Is het dan nodig dat we iets over onze eigen stem en de invloed daarvan op anderen leren? Ja, tenminste als we willen dat wat we zeggen goed overkomt, niet alleen voor wat betreft de inhoud, maar ook om de intentie achter onze woorden en om wat we daarmee willen bereiken. We willen immers niet alleen informatie overdragen, maar ook mensen overtuigen, in beweging krijgen en ergens toe aanzetten, en daar speelt de stem een belangrijke rol bij. Ebbink laat zien hoe het succes van Obama veel te maken heeft met de aantrekkelijkheid van zijn stem (met veel laagte en beweeglijkheid om intimiteit te versterken), de manier waarop hij spreekt (met een duidelijke dictie) en de ontspanning en rust die ervan uitgaat. Alles in zijn stem versterkt het gevoel van vertrouwen. Ebbink wijst er echter ook op dat Obama’s stem gedurende zijn regeerperiode hoger, minder melodieus en geknepener is gaan klinken. Alsof een politicus in het nauw ook zelf benauwder gaat spreken. Om het vertrouwen van de kiezers te herwinnen zou hij kunnen beginnen weer met meer ontspanning te spreken.

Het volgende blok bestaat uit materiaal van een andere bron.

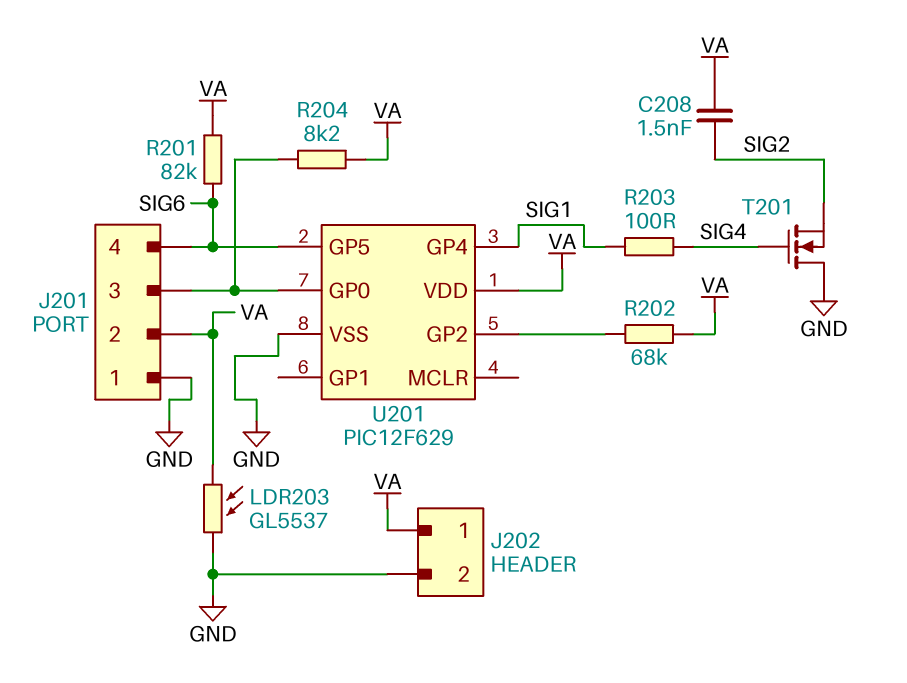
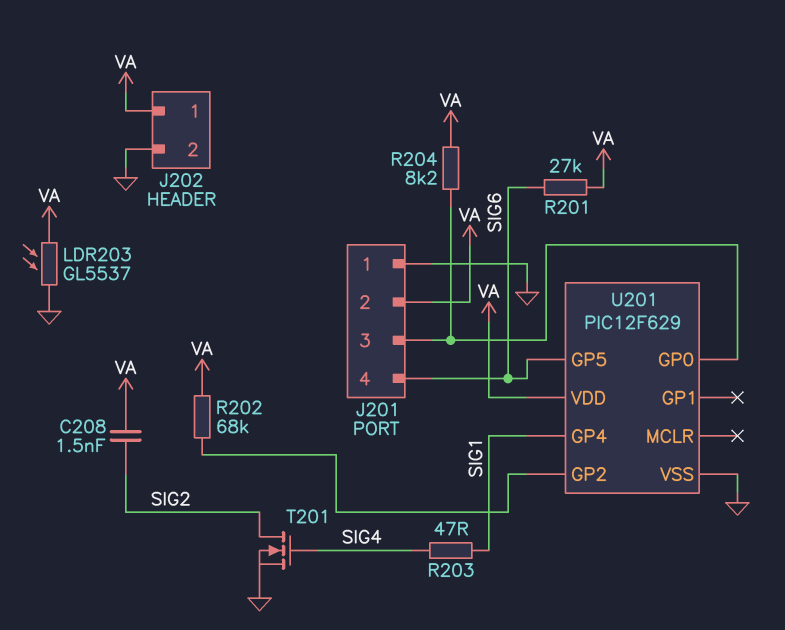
R201: 82k (SIG6, VA) -> 27k (SIG6, VA)
R203: 100 (SIG1, SIG4) -> 47 (SIG1, SIG4)
T201: NMOS (G SIG4, D GND, S SIG2) -> NMOS (G SIG4, D SIG2, S GND)

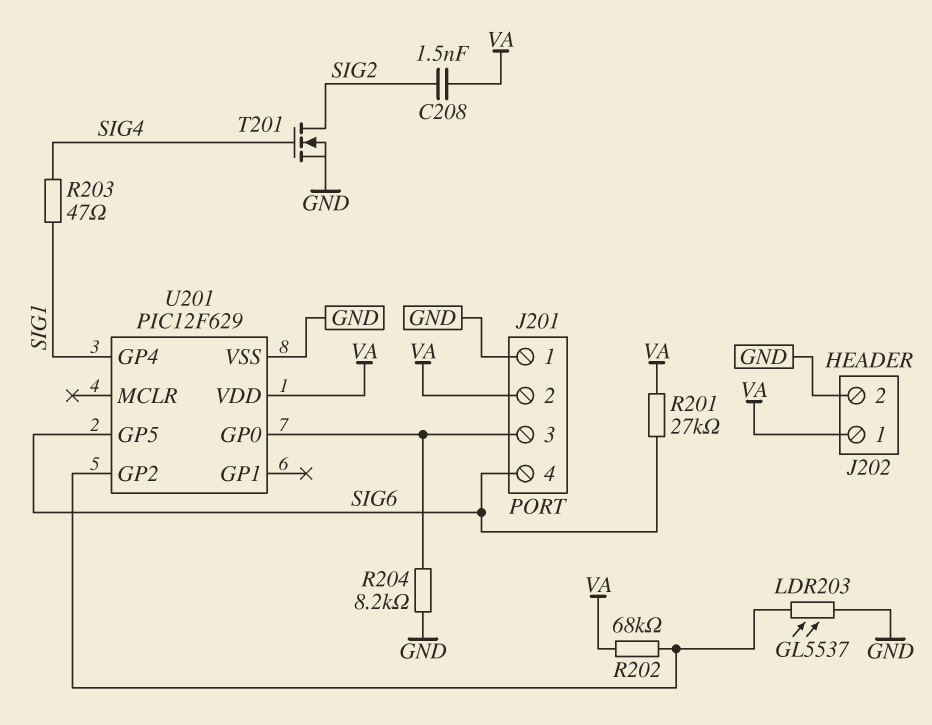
LDR203: GL5537 (GND, VA) -> GL5537 (GND, U201/GP2)
R204: 8.2k (J201/3, VA) -> 8.2k (GND, J201/3)

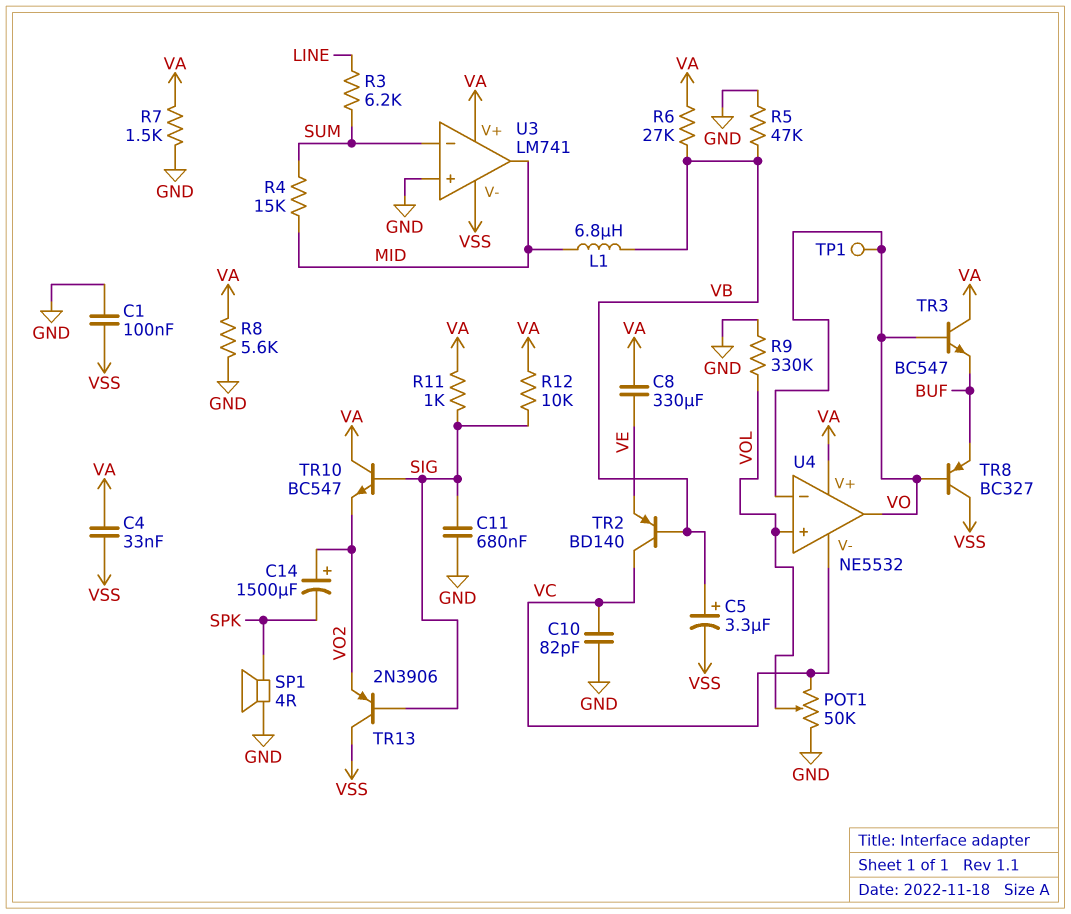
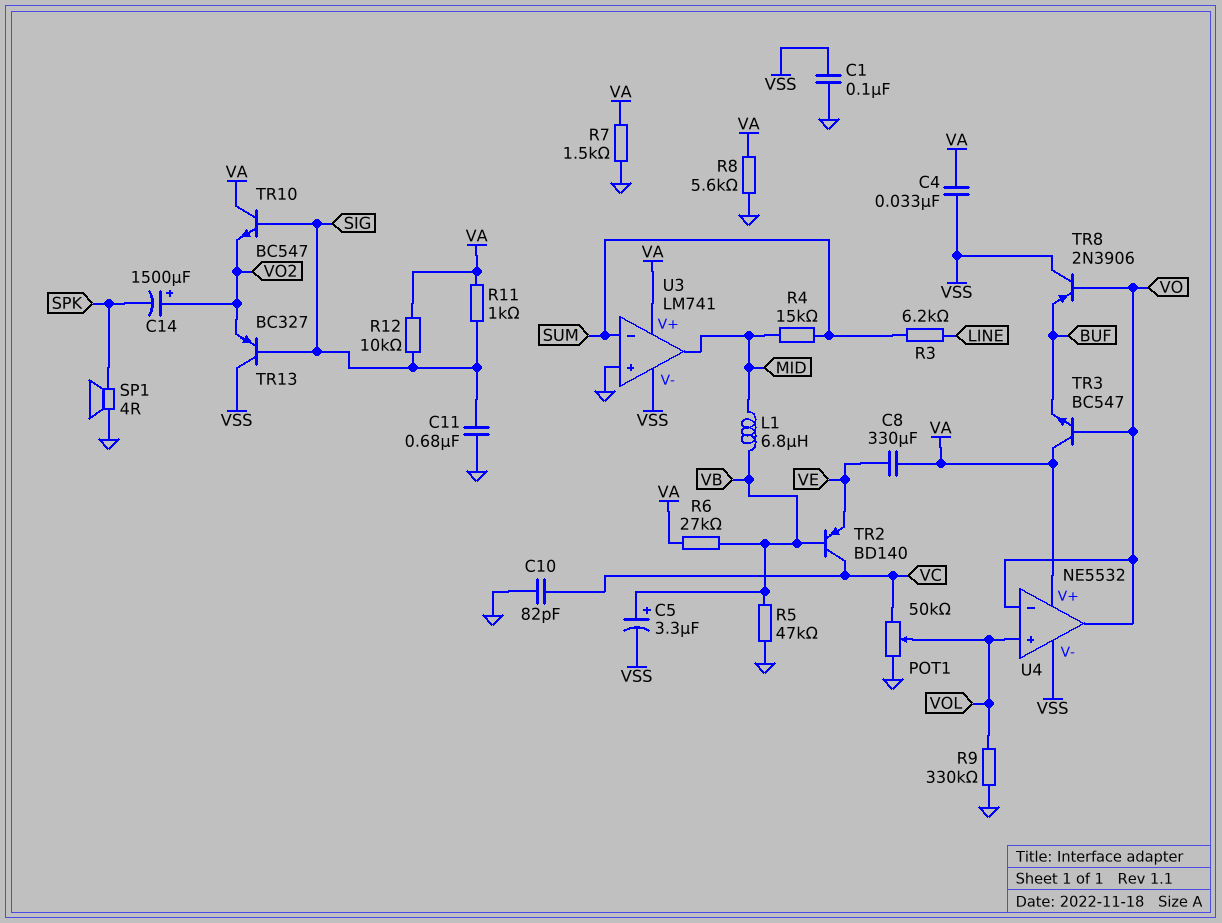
TP1: test point (VO) -> none
TR8: PNP BC327 (B VO, C VSS, E BUF) -> PNP 2N3906 (B VO, C VSS, E BUF)
TR13: PNP 2N3906 (B SIG, C VSS, E VO2) -> PNP BC327 (B SIG, C VSS, E VO2)
U4 pin V-: VC -> VSS

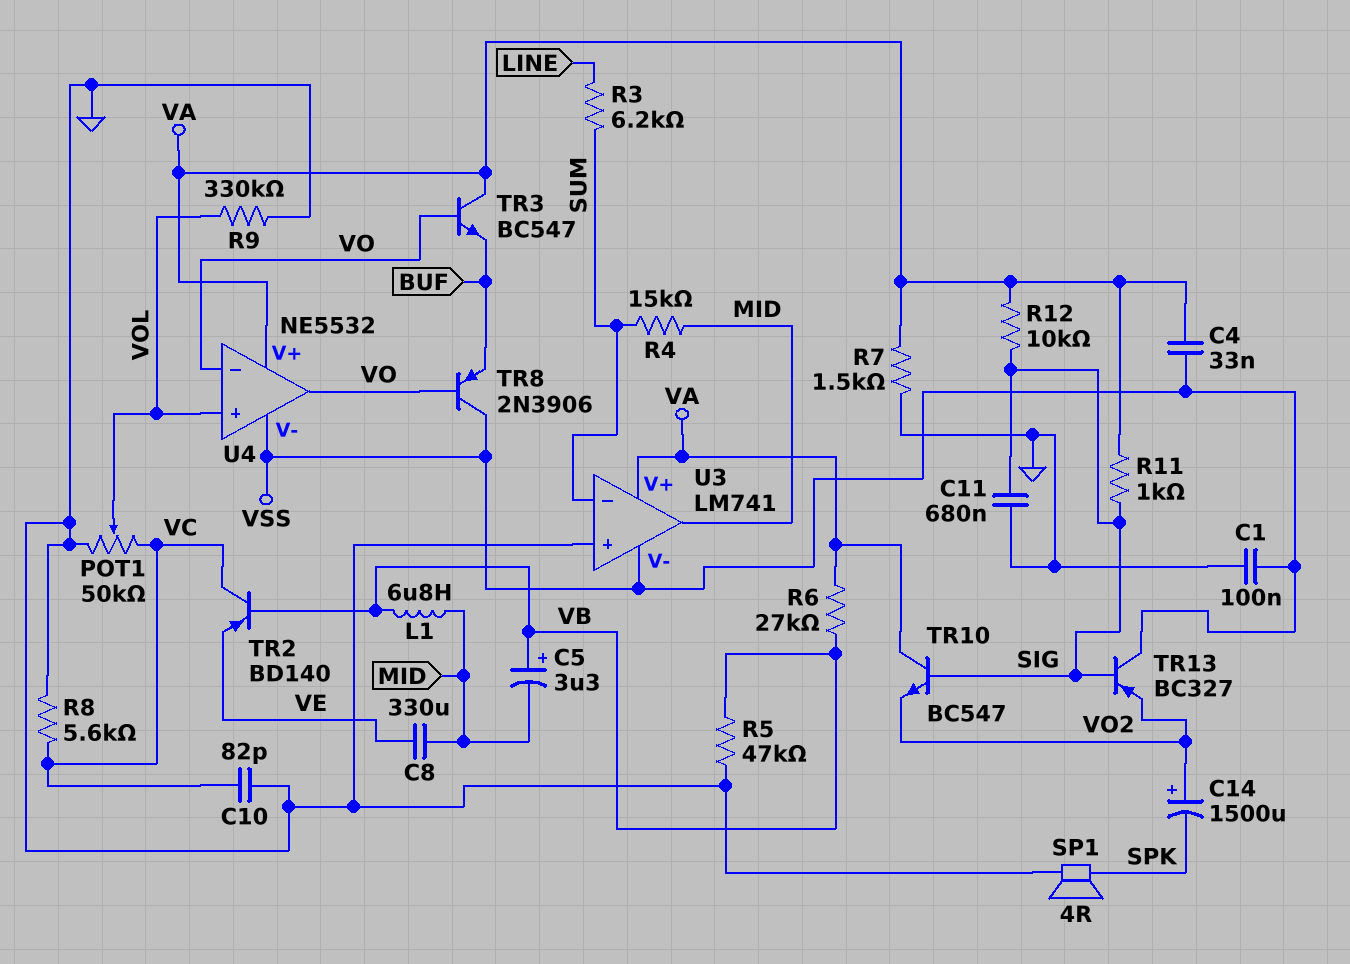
C5: 3.3uF (plus VB, minus VSS) -> 3.3uF (plus VB, minus MID)
C8: 330uF (VA, VE) -> 330uF (MID, VE)
R8: 5.6k (GND, VA) -> 5.6k (GND, VC)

De stem is iets persoonlijks. De meeste mensen denken echter dat hun stem een gegeven is, waar je niets aan kunt doen. Dat is eigenlijk gek, want bij ons uiterlijk denken we dat niet. Met veranderingen aan ons kapsel, uiterlijk, kleding en lichaamsgewicht sleutelen we voortdurend aan onszelf en wie daarbij geholpen wil worden, kan bij allerlei coaches of trainers terecht.
Ebbink is van mening dat je ook je stem kunt verbeteren. Alleen al het beluisteren van een opname van jezelf kan leerzaam zijn. Dat is trouwens nog behoorlijk schrikken, want eigenlijk kennen wij onze eigen stem alleen maar van binnenuit en opname maakt duidelijk hoe anderen ons horen. De confrontatie met je eigen stem biedt echter de mogelijkheid om het gebruik ervan te veranderen. Spreek je misschien te snel en gaat je stem aan het eind van een zin steeds omhoog, dan komt dat je overtuigingskracht niet ten goede. Valt best iets aan te doen. Met wat technische aanwijzingen van Ebbink en een beetje zelfkritiek moet u een heel eind kunnen komen. En wie daar geen zin in heeft, leest gewoon het boekje en kan zich aan de hand van de vele voorbeelden verlekkeren aan de fijne stemmen van anderen.